Your task:
Show every line below where "testimonials" appears.
_ _ _ _ _
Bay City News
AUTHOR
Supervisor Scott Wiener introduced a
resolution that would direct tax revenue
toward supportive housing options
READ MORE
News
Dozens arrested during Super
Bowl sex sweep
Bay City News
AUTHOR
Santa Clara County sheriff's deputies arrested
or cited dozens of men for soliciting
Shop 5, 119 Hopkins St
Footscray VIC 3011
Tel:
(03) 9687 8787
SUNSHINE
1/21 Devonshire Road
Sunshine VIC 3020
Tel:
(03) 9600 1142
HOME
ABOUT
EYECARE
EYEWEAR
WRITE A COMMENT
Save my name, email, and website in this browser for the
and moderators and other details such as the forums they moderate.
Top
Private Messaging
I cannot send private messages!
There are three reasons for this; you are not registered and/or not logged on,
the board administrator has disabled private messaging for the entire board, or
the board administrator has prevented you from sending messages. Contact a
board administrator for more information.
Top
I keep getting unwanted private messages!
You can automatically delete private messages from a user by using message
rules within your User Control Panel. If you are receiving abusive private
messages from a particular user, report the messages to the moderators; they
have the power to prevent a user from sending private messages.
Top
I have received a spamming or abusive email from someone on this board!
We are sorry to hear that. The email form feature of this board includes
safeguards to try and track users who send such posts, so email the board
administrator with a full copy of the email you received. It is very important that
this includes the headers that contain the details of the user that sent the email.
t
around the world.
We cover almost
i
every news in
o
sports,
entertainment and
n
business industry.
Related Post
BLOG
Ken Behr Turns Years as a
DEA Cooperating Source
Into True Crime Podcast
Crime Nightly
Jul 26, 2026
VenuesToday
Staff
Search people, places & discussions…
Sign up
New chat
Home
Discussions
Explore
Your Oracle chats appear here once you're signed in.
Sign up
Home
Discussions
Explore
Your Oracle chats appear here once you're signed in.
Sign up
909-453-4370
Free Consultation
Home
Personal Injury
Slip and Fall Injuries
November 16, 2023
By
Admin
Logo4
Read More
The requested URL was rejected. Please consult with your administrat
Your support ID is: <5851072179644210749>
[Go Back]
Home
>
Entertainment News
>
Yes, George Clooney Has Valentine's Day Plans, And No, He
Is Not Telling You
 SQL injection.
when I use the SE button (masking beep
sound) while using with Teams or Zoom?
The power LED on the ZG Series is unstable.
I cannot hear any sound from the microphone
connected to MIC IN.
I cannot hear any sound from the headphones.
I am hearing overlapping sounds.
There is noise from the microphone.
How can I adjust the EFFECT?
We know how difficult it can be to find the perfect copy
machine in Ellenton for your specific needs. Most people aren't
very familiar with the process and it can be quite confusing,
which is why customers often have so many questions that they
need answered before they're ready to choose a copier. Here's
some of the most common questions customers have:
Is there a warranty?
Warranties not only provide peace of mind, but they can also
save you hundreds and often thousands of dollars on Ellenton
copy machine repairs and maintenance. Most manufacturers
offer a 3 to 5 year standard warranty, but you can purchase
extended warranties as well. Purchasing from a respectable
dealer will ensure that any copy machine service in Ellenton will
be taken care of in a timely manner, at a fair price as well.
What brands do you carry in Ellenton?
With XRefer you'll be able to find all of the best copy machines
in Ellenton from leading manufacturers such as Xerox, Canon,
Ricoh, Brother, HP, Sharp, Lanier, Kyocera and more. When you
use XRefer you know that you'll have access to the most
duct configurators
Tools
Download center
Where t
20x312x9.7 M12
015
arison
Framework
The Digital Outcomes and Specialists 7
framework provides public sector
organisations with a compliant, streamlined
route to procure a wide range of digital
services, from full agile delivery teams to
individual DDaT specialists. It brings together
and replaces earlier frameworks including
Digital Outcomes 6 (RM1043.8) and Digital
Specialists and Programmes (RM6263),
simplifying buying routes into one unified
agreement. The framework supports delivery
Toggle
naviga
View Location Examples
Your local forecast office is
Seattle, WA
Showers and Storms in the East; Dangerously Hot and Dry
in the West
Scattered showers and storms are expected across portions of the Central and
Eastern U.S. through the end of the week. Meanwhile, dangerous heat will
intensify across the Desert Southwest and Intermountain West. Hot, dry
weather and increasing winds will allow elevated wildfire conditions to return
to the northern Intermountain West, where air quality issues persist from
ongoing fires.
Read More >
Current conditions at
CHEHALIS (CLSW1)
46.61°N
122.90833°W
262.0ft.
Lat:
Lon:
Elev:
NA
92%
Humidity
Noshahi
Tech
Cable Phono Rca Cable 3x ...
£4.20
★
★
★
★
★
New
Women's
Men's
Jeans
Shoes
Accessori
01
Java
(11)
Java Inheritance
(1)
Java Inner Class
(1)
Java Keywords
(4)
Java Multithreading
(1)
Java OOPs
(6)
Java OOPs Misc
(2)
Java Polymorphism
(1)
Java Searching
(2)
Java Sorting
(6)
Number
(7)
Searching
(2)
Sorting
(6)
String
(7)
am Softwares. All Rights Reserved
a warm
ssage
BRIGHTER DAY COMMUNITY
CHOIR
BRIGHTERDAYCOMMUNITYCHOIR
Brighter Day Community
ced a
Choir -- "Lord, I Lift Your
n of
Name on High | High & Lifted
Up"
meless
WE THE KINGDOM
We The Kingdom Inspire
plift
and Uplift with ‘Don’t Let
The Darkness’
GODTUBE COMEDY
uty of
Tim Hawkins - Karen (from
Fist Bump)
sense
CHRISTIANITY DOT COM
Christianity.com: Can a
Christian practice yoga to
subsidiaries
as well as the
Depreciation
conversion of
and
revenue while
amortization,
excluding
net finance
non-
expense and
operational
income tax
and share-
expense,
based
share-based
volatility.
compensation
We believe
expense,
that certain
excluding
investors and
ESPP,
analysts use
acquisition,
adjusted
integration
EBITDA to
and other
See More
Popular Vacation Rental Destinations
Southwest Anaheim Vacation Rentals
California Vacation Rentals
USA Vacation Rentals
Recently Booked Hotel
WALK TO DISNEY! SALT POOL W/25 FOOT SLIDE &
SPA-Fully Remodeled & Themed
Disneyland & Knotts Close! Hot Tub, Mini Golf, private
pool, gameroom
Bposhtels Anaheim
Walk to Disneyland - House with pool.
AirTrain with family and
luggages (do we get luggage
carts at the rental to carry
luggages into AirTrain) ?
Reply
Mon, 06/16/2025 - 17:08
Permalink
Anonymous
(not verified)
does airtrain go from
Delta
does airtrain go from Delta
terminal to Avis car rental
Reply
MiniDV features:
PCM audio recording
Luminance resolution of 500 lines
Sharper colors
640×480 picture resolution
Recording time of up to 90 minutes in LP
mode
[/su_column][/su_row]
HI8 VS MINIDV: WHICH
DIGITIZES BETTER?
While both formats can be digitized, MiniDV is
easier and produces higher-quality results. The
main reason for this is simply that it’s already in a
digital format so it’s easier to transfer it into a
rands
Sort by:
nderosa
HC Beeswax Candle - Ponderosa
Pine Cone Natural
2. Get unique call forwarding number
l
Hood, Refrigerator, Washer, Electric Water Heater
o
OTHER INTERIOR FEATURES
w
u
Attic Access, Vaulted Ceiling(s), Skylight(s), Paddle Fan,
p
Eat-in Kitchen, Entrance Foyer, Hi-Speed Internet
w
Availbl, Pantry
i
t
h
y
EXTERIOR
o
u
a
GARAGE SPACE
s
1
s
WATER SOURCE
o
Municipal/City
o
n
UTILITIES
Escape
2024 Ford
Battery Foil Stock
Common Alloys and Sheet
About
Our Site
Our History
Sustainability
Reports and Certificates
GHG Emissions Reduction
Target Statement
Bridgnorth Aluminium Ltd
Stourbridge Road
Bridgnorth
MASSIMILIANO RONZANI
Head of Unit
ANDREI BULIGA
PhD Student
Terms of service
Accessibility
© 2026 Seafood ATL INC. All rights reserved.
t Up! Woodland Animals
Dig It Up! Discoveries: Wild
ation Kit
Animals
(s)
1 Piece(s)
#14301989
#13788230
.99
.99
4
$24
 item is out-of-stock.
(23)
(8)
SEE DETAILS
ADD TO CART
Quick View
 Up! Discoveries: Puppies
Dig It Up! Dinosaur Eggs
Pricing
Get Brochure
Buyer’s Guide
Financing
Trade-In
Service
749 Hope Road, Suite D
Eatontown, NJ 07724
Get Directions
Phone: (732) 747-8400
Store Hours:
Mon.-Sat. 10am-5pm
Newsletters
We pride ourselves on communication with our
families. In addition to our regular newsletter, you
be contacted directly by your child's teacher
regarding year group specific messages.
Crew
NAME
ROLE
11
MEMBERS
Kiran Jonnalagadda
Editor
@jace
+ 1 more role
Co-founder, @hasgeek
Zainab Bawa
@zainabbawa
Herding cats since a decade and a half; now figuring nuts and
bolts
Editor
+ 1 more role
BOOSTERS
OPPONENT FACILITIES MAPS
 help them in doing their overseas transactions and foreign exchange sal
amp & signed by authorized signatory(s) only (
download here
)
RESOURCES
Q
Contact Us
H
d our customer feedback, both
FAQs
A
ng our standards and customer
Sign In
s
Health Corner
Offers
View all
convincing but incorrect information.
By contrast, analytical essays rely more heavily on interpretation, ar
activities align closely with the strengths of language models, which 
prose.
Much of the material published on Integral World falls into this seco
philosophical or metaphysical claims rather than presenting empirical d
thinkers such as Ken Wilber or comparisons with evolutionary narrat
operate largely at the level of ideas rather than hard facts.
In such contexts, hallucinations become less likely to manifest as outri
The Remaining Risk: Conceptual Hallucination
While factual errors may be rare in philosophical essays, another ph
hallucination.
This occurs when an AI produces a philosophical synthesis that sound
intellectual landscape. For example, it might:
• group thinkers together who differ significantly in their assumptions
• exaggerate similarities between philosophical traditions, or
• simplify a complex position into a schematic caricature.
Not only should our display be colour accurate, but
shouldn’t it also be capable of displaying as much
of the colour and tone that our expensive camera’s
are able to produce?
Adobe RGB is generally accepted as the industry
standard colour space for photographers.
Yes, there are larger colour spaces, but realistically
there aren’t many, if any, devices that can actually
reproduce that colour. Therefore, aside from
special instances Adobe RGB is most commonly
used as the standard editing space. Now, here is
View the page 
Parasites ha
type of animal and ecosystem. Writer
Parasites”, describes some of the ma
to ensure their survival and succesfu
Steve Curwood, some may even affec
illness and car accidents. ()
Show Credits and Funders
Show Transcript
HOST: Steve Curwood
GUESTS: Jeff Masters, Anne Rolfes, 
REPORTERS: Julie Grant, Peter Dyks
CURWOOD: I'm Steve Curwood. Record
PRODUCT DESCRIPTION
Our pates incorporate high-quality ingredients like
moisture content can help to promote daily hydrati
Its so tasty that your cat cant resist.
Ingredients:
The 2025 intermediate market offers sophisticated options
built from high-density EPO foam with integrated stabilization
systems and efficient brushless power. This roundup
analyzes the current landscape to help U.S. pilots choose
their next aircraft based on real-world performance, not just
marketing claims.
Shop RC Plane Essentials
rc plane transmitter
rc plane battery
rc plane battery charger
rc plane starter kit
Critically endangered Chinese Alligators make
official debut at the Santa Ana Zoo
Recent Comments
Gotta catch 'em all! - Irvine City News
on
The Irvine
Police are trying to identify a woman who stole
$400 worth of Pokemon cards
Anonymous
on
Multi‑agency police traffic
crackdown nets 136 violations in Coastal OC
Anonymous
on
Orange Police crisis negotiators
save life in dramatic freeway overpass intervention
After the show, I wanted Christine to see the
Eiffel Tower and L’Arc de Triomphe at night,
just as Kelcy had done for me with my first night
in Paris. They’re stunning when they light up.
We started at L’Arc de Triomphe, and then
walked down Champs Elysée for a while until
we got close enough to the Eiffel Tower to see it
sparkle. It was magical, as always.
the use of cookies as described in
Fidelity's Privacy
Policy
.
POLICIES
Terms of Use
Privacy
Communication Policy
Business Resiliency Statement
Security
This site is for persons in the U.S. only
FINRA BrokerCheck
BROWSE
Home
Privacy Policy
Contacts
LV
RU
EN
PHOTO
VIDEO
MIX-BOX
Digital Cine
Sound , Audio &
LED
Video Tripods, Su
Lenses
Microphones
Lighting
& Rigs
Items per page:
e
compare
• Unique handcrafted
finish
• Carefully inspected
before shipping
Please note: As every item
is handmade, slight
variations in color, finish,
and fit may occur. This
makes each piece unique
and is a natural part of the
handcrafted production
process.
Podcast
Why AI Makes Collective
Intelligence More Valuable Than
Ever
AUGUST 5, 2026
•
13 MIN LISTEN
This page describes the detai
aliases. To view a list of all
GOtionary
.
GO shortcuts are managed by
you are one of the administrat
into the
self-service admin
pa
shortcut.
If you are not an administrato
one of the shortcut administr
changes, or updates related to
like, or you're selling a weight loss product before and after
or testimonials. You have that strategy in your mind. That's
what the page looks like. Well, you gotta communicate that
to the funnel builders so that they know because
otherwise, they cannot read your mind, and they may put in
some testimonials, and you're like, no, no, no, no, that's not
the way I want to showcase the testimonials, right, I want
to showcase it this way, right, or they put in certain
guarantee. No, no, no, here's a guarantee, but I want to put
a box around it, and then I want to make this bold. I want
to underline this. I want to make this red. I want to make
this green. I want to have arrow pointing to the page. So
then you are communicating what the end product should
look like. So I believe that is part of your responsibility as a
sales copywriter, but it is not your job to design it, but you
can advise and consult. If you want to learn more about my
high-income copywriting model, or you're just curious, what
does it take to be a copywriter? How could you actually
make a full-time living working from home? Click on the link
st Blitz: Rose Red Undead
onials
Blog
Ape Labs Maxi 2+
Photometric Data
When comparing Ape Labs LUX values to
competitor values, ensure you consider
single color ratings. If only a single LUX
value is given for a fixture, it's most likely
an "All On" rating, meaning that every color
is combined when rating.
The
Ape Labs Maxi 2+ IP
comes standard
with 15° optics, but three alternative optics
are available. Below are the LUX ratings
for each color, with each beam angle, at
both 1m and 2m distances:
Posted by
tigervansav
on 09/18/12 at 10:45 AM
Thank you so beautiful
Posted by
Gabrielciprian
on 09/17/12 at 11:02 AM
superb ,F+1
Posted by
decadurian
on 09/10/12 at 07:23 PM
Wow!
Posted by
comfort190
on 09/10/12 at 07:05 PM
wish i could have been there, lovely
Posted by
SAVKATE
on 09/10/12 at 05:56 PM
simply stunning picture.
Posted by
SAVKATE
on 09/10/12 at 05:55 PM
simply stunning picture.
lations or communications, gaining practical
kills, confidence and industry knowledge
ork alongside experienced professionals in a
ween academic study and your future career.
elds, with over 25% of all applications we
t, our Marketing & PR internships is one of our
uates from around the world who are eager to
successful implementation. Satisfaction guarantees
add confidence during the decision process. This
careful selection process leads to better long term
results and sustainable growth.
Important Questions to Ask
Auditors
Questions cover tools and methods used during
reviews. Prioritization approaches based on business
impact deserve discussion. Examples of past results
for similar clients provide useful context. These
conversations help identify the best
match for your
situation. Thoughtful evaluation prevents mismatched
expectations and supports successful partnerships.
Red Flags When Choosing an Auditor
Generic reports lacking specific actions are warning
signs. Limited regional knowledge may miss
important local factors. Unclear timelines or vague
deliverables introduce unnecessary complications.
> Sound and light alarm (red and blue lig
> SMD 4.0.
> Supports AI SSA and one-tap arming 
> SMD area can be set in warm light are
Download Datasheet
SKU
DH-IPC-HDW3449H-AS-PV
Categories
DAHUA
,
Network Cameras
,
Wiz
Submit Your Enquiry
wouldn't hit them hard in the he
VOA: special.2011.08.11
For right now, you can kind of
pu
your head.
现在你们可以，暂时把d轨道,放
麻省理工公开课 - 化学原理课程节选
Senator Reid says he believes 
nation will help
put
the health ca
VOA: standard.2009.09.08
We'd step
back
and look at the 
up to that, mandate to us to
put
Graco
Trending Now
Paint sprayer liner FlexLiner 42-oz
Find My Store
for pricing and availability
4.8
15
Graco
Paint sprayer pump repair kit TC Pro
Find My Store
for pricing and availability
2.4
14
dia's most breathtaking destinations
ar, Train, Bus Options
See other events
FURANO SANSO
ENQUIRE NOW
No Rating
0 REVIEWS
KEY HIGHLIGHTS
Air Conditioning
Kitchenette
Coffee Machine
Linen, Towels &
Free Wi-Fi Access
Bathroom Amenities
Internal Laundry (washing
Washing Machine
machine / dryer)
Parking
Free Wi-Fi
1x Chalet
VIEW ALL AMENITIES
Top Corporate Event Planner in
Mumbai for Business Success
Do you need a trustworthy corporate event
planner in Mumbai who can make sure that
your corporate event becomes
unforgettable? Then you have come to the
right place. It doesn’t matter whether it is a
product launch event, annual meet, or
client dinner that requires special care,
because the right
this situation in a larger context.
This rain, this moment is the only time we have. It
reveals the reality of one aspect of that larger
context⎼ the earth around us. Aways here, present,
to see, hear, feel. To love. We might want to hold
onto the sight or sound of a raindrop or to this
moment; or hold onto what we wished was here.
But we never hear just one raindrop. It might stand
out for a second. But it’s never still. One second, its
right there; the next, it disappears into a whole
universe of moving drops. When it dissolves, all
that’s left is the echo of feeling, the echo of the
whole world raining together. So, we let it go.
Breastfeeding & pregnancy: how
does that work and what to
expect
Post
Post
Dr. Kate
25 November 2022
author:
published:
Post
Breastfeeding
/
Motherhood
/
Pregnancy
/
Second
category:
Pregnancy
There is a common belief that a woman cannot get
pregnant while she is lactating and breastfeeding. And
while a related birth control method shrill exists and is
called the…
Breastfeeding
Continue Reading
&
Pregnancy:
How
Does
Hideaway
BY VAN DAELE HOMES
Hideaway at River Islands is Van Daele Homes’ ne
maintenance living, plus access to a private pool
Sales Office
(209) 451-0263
_ _ _ _ _
Written solution:
or testimonials. You have that strategy in your mind. That's
some testimonials, and you're like, no, no, no, no, that's not
the way I want to showcase the testimonials, right, I want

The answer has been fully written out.